我想从给定索引处的 NSString 中提取一个子字符串。示例:
NSString = @"Hello, welcome to the jungle";
int index = 9;
索引点 '9' 位于单词 'welcome' 的中间,我希望能够将单词 'welcome' 提取为子字符串。谁能告诉我如何实现这一目标?使用正则表达式?
【问题讨论】:
标签: ios cocoa nsstring substring
这是一个解决方案,作为 NSString 上的一个类别:
- (NSString *) wordAtIndex:(NSInteger) index {
__block NSString *result = nil;
[self enumerateSubstringsInRange:NSMakeRange(0, self.length)
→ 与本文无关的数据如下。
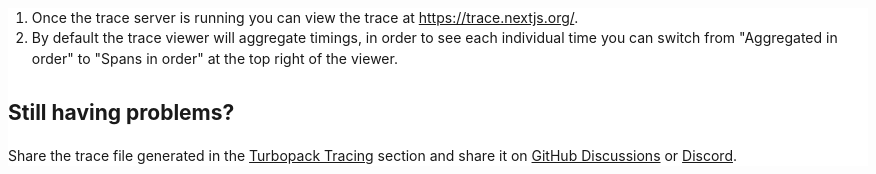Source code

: 1. Once the trace server is running you can view the trace at https://trace.nextjs.org/.
1. By default the trace viewer will aggregate timings, in order to see each individual time you can switch from "Aggregated in order" to "Spans in order" at the top right of the viewer.

## Still having problems?

Share the trace file generated in the [Turbopack Tracing](#turbopack-tracing) section and share it on [GitHub Discussions](https://github.com/vercel/next.js/discussions) or [Discord](https://nextjs.org/discord).

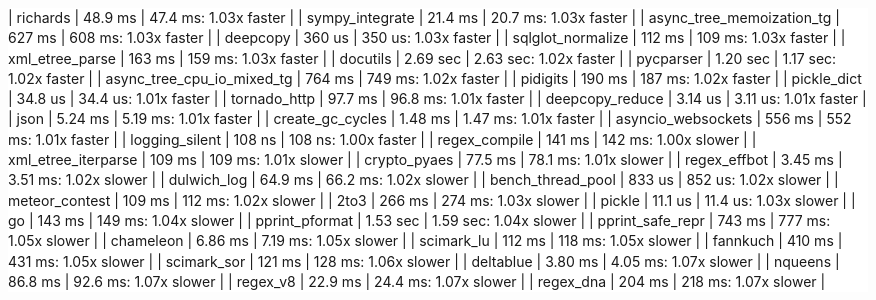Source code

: | richards                   | 48.9 ms                                                | 47.4 ms: 1.03x faster                                          |
| sympy_integrate            | 21.4 ms                                                | 20.7 ms: 1.03x faster                                          |
| async_tree_memoization_tg  | 627 ms                                                 | 608 ms: 1.03x faster                                           |
| deepcopy                   | 360 us                                                 | 350 us: 1.03x faster                                           |
| sqlglot_normalize          | 112 ms                                                 | 109 ms: 1.03x faster                                           |
| xml_etree_parse            | 163 ms                                                 | 159 ms: 1.03x faster                                           |
| docutils                   | 2.69 sec                                               | 2.63 sec: 1.02x faster                                         |
| pycparser                  | 1.20 sec                                               | 1.17 sec: 1.02x faster                                         |
| async_tree_cpu_io_mixed_tg | 764 ms                                                 | 749 ms: 1.02x faster                                           |
| pidigits                   | 190 ms                                                 | 187 ms: 1.02x faster                                           |
| pickle_dict                | 34.8 us                                                | 34.4 us: 1.01x faster                                          |
| tornado_http               | 97.7 ms                                                | 96.8 ms: 1.01x faster                                          |
| deepcopy_reduce            | 3.14 us                                                | 3.11 us: 1.01x faster                                          |
| json                       | 5.24 ms                                                | 5.19 ms: 1.01x faster                                          |
| create_gc_cycles           | 1.48 ms                                                | 1.47 ms: 1.01x faster                                          |
| asyncio_websockets         | 556 ms                                                 | 552 ms: 1.01x faster                                           |
| logging_silent             | 108 ns                                                 | 108 ns: 1.00x faster                                           |
| regex_compile              | 141 ms                                                 | 142 ms: 1.00x slower                                           |
| xml_etree_iterparse        | 109 ms                                                 | 109 ms: 1.01x slower                                           |
| crypto_pyaes               | 77.5 ms                                                | 78.1 ms: 1.01x slower                                          |
| regex_effbot               | 3.45 ms                                                | 3.51 ms: 1.02x slower                                          |
| dulwich_log                | 64.9 ms                                                | 66.2 ms: 1.02x slower                                          |
| bench_thread_pool          | 833 us                                                 | 852 us: 1.02x slower                                           |
| meteor_contest             | 109 ms                                                 | 112 ms: 1.02x slower                                           |
| 2to3                       | 266 ms                                                 | 274 ms: 1.03x slower                                           |
| pickle                     | 11.1 us                                                | 11.4 us: 1.03x slower                                          |
| go                         | 143 ms                                                 | 149 ms: 1.04x slower                                           |
| pprint_pformat             | 1.53 sec                                               | 1.59 sec: 1.04x slower                                         |
| pprint_safe_repr           | 743 ms                                                 | 777 ms: 1.05x slower                                           |
| chameleon                  | 6.86 ms                                                | 7.19 ms: 1.05x slower                                          |
| scimark_lu                 | 112 ms                                                 | 118 ms: 1.05x slower                                           |
| fannkuch                   | 410 ms                                                 | 431 ms: 1.05x slower                                           |
| scimark_sor                | 121 ms                                                 | 128 ms: 1.06x slower                                           |
| deltablue                  | 3.80 ms                                                | 4.05 ms: 1.07x slower                                          |
| nqueens                    | 86.8 ms                                                | 92.6 ms: 1.07x slower                                          |
| regex_v8                   | 22.9 ms                                                | 24.4 ms: 1.07x slower                                          |
| regex_dna                  | 204 ms                                                 | 218 ms: 1.07x slower                                           |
options:NSStringEnumerationByWords
usingBlock:^(NSString *substring, NSRange substringRange, NSRange enclosingRange, BOOL *stop) {
if (NSLocationInRange(index, enclosingRange)) {
result = substring;
*stop = YES;
}
}];
return result;
}
还有一个更复杂的,但可以让你准确地指定你想要的单词字符:
- (NSString *) wordAtIndex:(NSInteger) index {
if (index < 0 || index >= self.length)
[NSException raise:NSInvalidArgumentException
format:@"Index out of range"];
// This definition considers all punctuation as word characters, but you
// can define the set exactly how you like
NSCharacterSet *wordCharacterSet =
[[NSCharacterSet whitespaceAndNewlineCharacterSet] invertedSet];
// 1. If [self characterAtIndex:index] is not a word character, find
// the previous word. If there is no previous word, find the next word.
// If there are no words at all, return nil.
NSInteger adjustedIndex = index;
while (adjustedIndex < self.length &&
![wordCharacterSet characterIsMember:
[self characterAtIndex:adjustedIndex]])
++adjustedIndex;
if (adjustedIndex == self.length) {
do
--adjustedIndex;
while (adjustedIndex >= 0 &&
![wordCharacterSet characterIsMember:
[self characterAtIndex:adjustedIndex]]);
if (adjustedIndex == -1)
return nil;
}
// 2. Starting at adjustedIndex which is a word character, find the
// beginning and end of the word
NSInteger beforeBeginning = adjustedIndex;
while (beforeBeginning >= 0 &&
[wordCharacterSet characterIsMember:
[self characterAtIndex:beforeBeginning]])
--beforeBeginning;
NSInteger afterEnd = adjustedIndex;
while (afterEnd < self.length &&
[wordCharacterSet characterIsMember:
[self characterAtIndex:afterEnd]])
++afterEnd;
NSRange range = NSMakeRange(beforeBeginning + 1,
afterEnd - beforeBeginning - 1);
return [self substringWithRange:range];
}
假设单词很短,第二个版本对于长字符串也更有效。
【讨论】:
NSLocationInRange(index, substringRange) 更改为NSLocationInRange(index, enclosingRange),即使您落在单词边界上,它也应该会返回一个单词。我会看看 @ 或 # 的情况——你能给我一个例子,告诉我你想要什么输出吗?
这是一种相当老套的方法,但它会起作用:
NSString 有一个方法:
- (NSArray *)componentsSeparatedByString:(NSString *)separator;
所以你可以这样做:
NSString *myString = @"Blah blah blah";
NSString *output = @"";
int index = 9;
NSArray* myArray = [myString componentsSeparatedByString:@" "]; // <-- note the space in the parenthesis
for(NSString *str in myArray) {
if(index > [str length]) index -= [str length] + 1; // don't forget the space that *was* there
else output = str;
}
【讨论】:
-componentsSeparatedByString: 或-componentsSeparatedByCharactersInSet: 是一个不错的主意,但这段代码不起作用。对于您自己的索引为 9 的示例,它返回“Blah”而不是“blah”。对于 OP 的示例,“Hello”中的索引返回“welcome”,所有其他索引返回“Hello”。